WORK ORDER: Copy out the data below from the line containing "For every layout" to the line containing "Document page, 1754x1241 pixels.", both lines included, with all images left out.
++++ SOURCE MATERIAL ++++
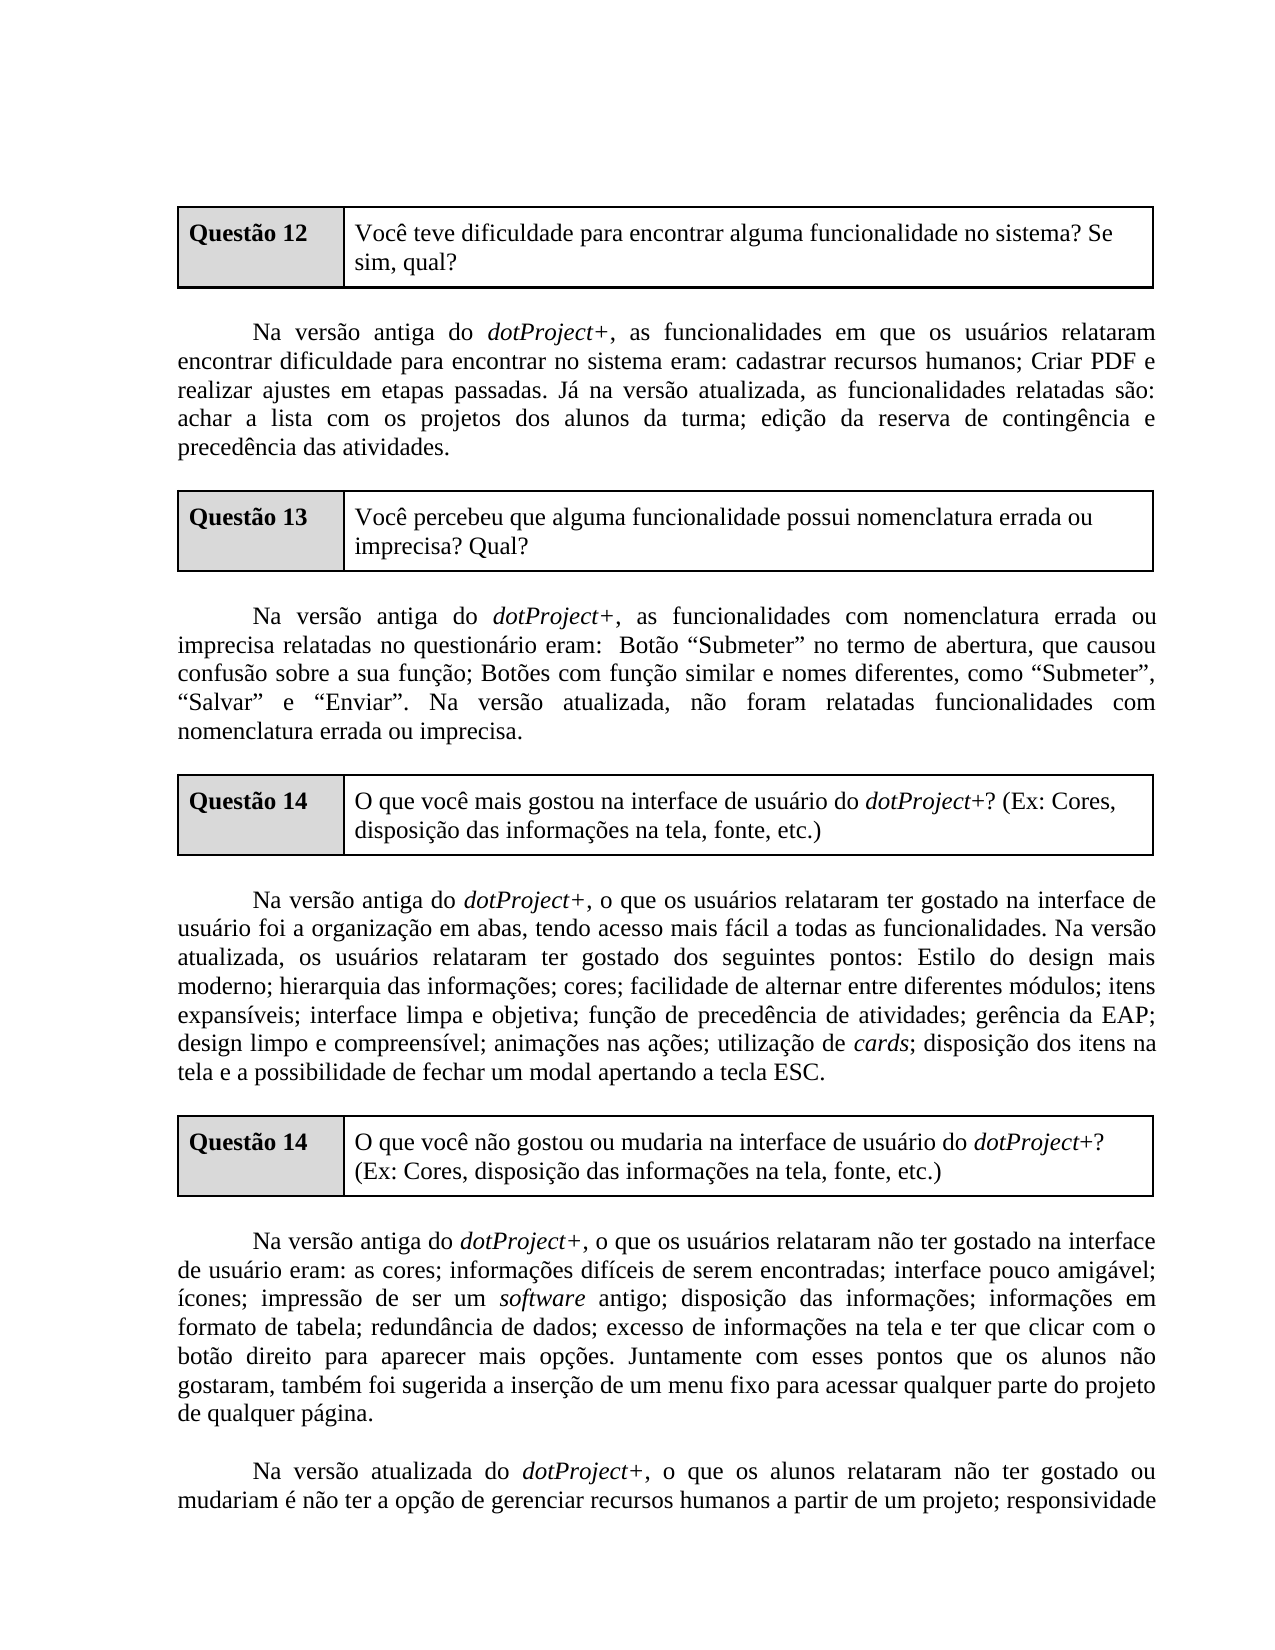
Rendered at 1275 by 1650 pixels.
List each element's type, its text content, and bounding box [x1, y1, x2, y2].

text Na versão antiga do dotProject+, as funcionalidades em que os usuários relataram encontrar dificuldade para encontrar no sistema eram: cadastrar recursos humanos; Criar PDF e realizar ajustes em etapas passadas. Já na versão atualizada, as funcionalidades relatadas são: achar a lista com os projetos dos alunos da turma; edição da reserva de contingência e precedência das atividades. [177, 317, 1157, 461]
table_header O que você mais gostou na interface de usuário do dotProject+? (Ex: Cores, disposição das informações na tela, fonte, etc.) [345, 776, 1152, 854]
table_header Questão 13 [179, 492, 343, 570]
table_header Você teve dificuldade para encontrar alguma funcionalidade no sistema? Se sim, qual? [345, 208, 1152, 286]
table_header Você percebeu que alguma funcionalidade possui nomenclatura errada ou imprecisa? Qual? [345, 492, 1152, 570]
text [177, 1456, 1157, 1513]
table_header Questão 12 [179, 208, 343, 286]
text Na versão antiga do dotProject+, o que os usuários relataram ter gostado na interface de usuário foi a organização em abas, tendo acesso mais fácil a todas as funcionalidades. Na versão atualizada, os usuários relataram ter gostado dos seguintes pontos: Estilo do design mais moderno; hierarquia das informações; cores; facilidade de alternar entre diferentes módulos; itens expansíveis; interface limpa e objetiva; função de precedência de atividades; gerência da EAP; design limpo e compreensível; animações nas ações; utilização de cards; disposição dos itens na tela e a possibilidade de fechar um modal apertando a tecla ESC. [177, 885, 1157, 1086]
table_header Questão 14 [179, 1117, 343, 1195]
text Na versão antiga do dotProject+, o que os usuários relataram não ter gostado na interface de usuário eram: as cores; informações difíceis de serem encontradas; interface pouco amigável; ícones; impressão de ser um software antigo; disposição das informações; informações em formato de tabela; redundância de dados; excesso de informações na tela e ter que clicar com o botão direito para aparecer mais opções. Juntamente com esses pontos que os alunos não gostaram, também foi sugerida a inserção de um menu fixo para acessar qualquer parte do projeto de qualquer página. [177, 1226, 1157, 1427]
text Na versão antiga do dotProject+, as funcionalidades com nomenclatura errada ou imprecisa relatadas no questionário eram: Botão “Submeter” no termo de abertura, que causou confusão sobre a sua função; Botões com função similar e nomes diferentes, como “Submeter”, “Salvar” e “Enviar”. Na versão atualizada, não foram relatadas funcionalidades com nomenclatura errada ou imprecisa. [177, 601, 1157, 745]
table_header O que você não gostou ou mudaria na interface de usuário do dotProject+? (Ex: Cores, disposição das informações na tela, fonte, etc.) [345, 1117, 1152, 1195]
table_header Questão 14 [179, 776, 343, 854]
++++
++++ SOURCE MATERIAL ++++
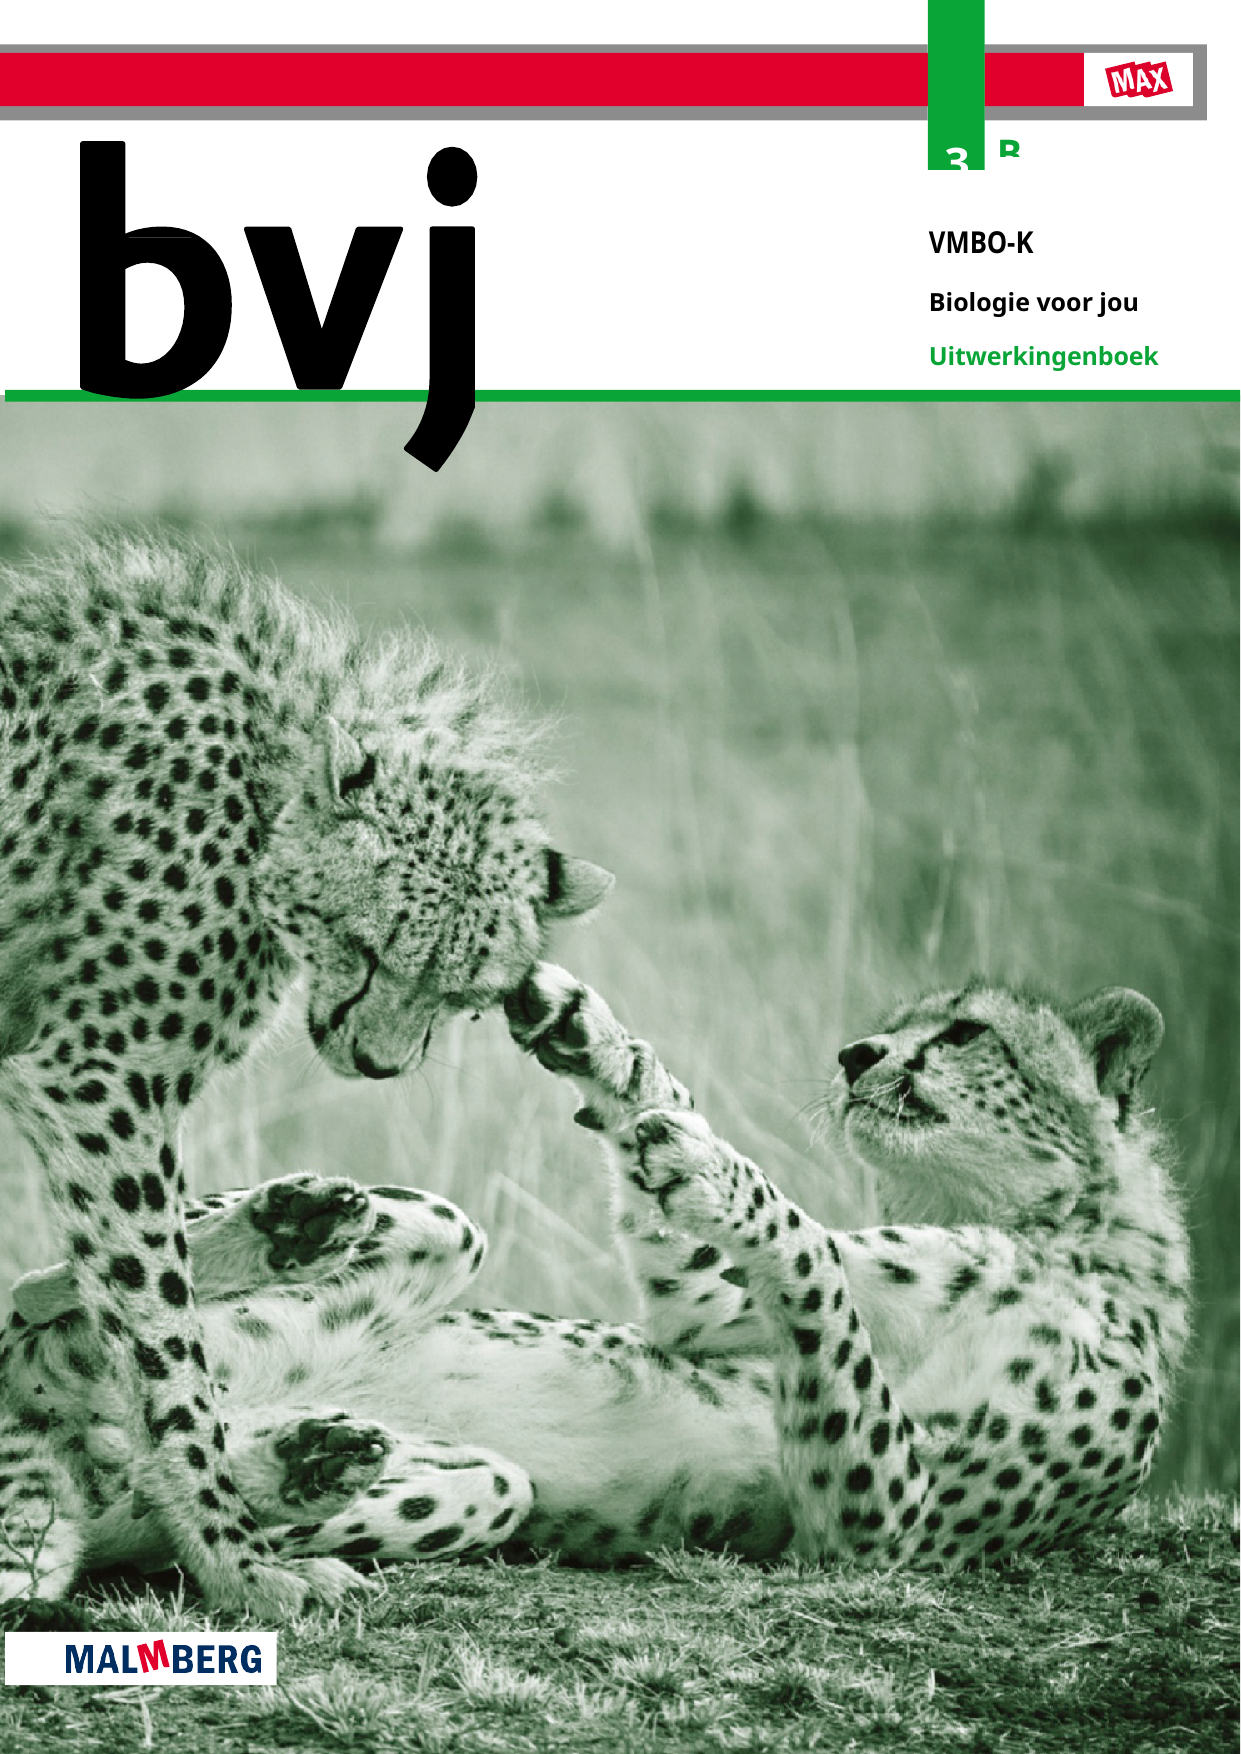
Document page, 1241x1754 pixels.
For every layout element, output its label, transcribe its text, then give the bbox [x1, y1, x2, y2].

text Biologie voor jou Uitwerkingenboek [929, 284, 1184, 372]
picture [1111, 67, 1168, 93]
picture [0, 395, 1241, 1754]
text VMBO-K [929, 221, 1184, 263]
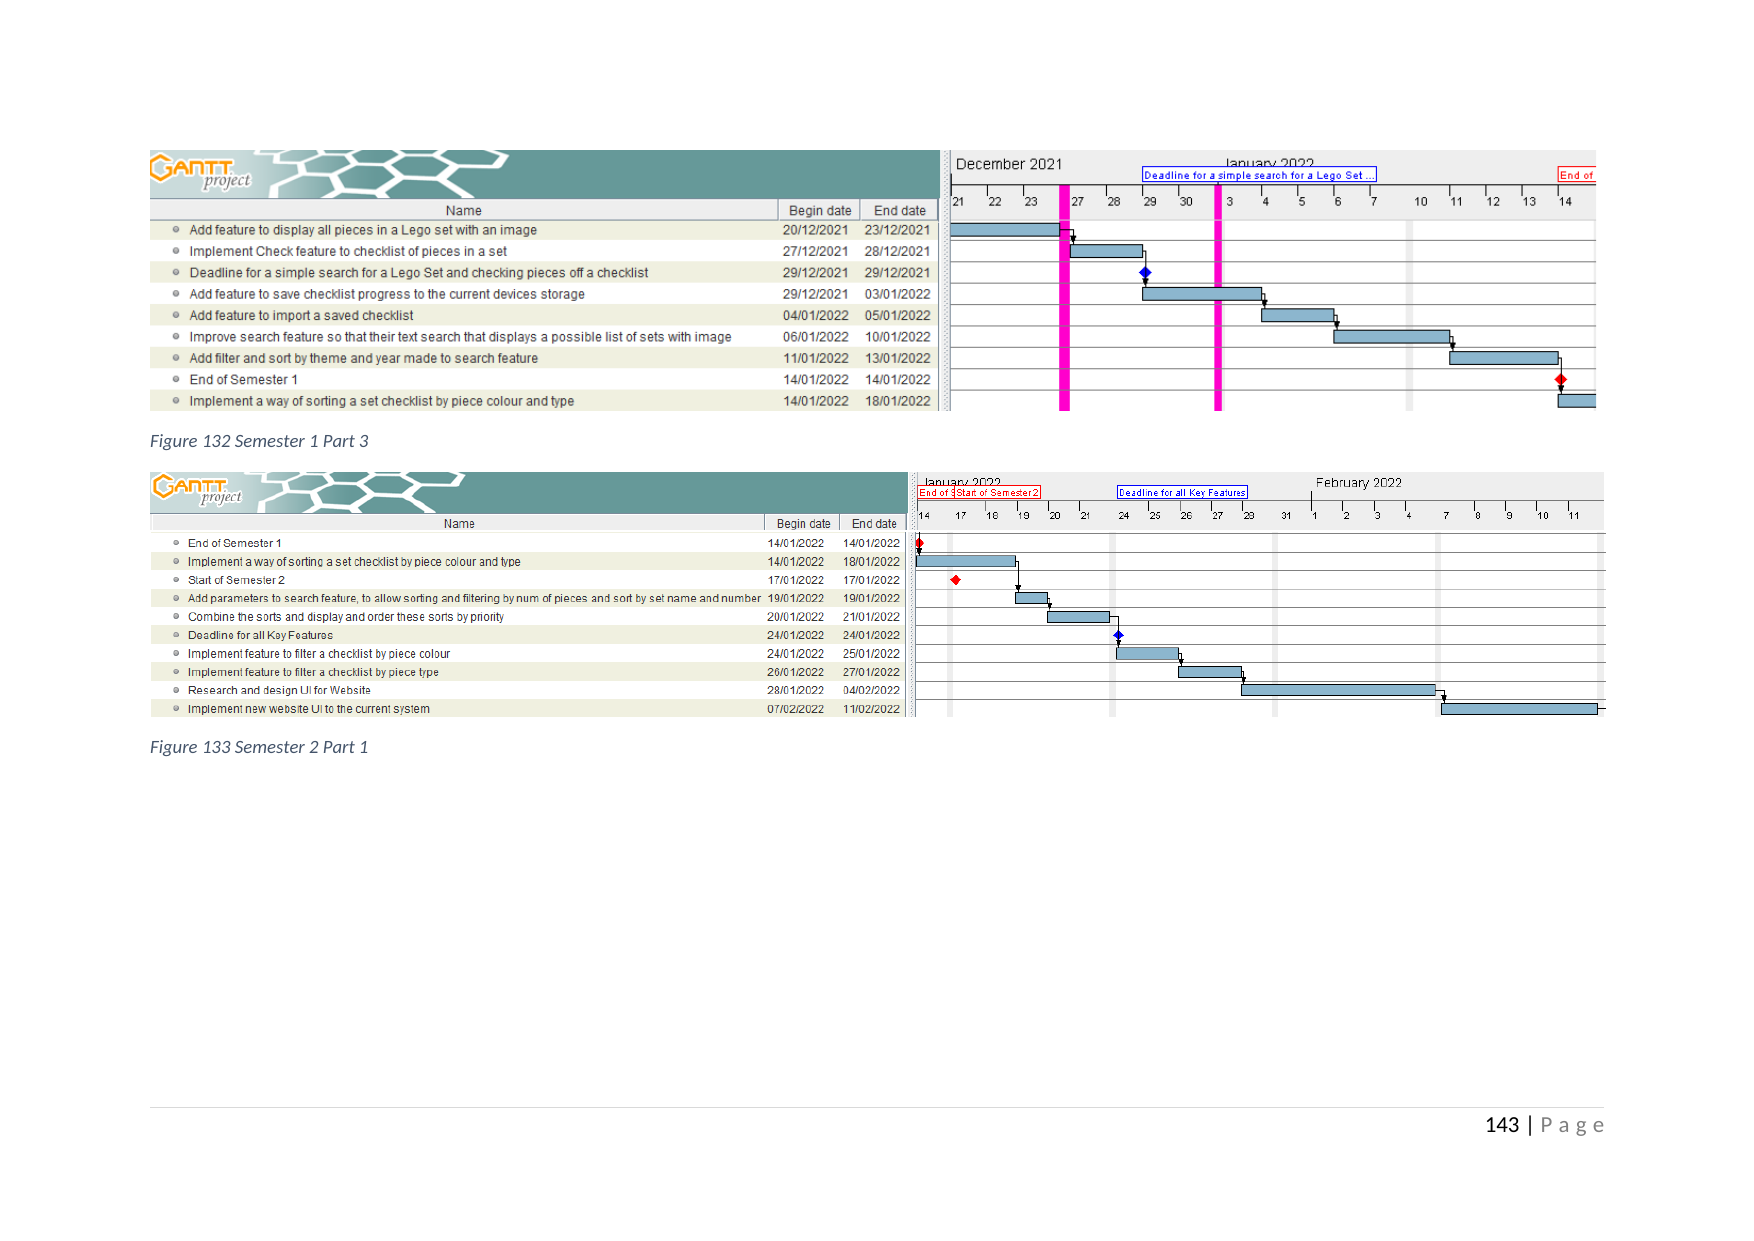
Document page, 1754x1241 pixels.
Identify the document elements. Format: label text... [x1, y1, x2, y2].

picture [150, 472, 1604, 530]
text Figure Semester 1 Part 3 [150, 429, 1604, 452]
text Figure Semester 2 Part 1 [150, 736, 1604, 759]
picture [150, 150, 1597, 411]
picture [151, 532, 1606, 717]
++++
EXERCISE OUTPUT:
For every layout element, output its label, transcribe its text, then give the bbox [x1, y1, x2, y2].

text Biologie voor jou Uitwerkingenboek [929, 284, 1184, 372]
picture [1111, 67, 1168, 93]
picture [0, 395, 1241, 1754]
text VMBO-K [929, 221, 1184, 263]
Document page, 1754x1241 pixels.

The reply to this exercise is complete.